As long as the transferor’s name continues to be on the register of members of the Company, he is treated as holding the shares and till such time he is entitled to deal with the Company in all matters relating to the shares


Jagajit Distilling & Allied Industries Limited v. Shiv Ram Batta (1962)

Shares in a Company are goods according to Section 2(7) of the Sale of Goods Act, and therefore, the buyer of shares cannot have a better title than the seller.

Fazal D. Allana v. Mangaldas (1918)


It is the duty of the transferor  to get the shares registered in the name of he transferee, if the directors refuse to register the transfer.

London Founders Association Limited v. Clarke (1886-90)


Documents which are not duly stamped or where stamps are not cancelled should be returned to the persons lodging them pointing out the errors so as to enable them to rectify the error.


Federal Bank Limited v. Smt. Sarala Devi Rathi(1997)

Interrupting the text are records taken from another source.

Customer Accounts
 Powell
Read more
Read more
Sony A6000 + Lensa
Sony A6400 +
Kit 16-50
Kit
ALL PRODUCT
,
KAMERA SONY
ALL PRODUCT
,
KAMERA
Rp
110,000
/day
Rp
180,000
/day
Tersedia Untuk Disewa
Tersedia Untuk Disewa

There is nothing in law to prevent minors acquiring or holding shares in a joint stock Company if they are properly represented and act by lawful guardians.

Diwan Singh v. Minerva Films Limited ( 1958)


Affixing stamps on separate sheet of paper and attaching it to the transfer application or cancellation of stamps by drawing a line  across the stamp was not improper and would not invalidate the said application

Vardhaman Publishers Limited v. Mathrubhumi Printing and Publishing Company Limited (1990)

Transfer of shares to a body Corporate

Where a Company is a transferee, the following documents are required to be submitted along with transfer deed.
1.
A certified true copy of the Board resolution and Power of Attorney authorizing the signatory of the instrument of transfer to execute the instruments;
2.
A certified true copy of a Board resolution passed under Section 292(1)(d) of Companies Act, 1956; and
3.
A certified true copy of the Memorandum and Articles of Association of the Company.